しかしまた人違いか。今回は誰と間違われたのだろうか。そういえば前回、誰と間違えられたのか分からなかったな…。俺が聞こうとすると、レイが口を開いた。
「ルベルと間違えたらしい。」
「ルベル?」
「は?…彼に言ったのか?」
俺の口からルベルの名前が出てビルが囚人を睨みつける。グラノスとのやり取りで小者臭がすごかったが、部下に対しては強気だな。
「いえ、言っておりません。起きたらすぐに呼べとおっしゃっていたので。彼が起きて初めに話したのは俺ではなくビルさんです。」
がたいがいい男は、見た目に似合わず丁寧な口調で話し始めた。威圧してくる上司に対して、これぐらいしっかり受け答えできないとだめだよな。まさかとは思うが、黙り込んでビンタされるやつなんていないよな。
俺がボーっとビルと囚人のやり取りを見ているとレイが咳払いしてきた。気を抜くとレイの言葉を復唱してしまうから気を付けないとだな。
ビルは男から俺に視線を移すと、腕を組んで短く息を吸い、まあいい、と小さく頷いた。
「お前に一つ提案だ。俺たちについて来ないか?」
どういうことだ?あ、ビルは俺が一度死んだのに生きていることを知っているのか。それで俺を戦力として考えているのかもしれない。
「わかった。」
「よし、錠を外してやれ。」
ビルがそういうと、がたいのいい囚人が懐から血の付いたリングを取り出す。腕に通せるぐらいのリングだ。それを俺の手首の錠に重ねるように通すと、カシュッと金属をスライドしたような音がして手首の圧迫感がなくなった。
待った、外す前に聞いていたってことは脅していたってことか?断る理由がなかったから承諾したが、仮に俺が手錠を外す手段を持ち合わせずに断っていたらどうなっていたのだろうか?完全に脅迫だ。
「ようこそ、『亡霊』へ。
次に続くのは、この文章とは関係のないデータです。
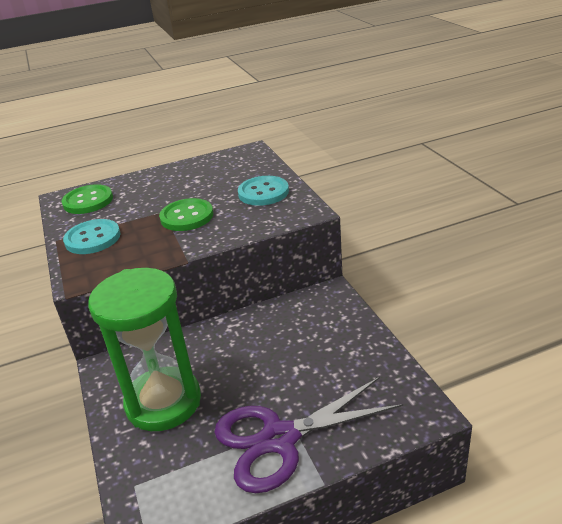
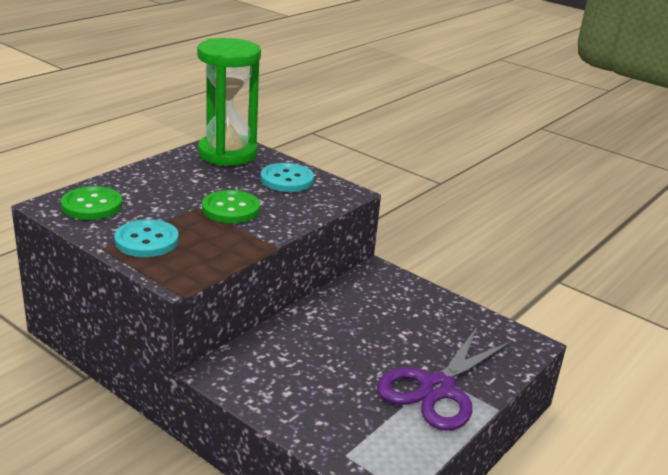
camera: 35 degrees left, 5 degrees down
green hourglass [88,268,201,431] -> green hourglass moved to [197,38,261,166]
」
満足そうにどや顔で右手でビークを指し示したビルは不敵な笑みを浮かべた後、俺たちの先を歩き出した。
おそらく俺が加入した何かの名前なのだろう。『亡霊』など聞いたことはなかったが、何の由来の、どういう集まりなのだろう。
黙々と歩みを進める数人の囚人たちをみて、ビーク監獄で見たブライ達思い出す。彼の率いていた囚人たち同様、規律を感じるが何か違う。何といえばよいのだろうか…今はわからない。
しかし、瀕死にも見える怪我を負っている囚人も、うめき声をあげずに静かに前方を見据えているのは少しゾッとする。見た目と態度のギャップからもう死んでしまった人が歩いてるのではないかとも思える。
『亡霊』か。もしかしてやばい組織だったりして。
この時、成り行きで入ってしまった亡霊が、これからこの世界を好きなだけ搔き乱す組織の名前であるなど、俺が知るはずもなかった。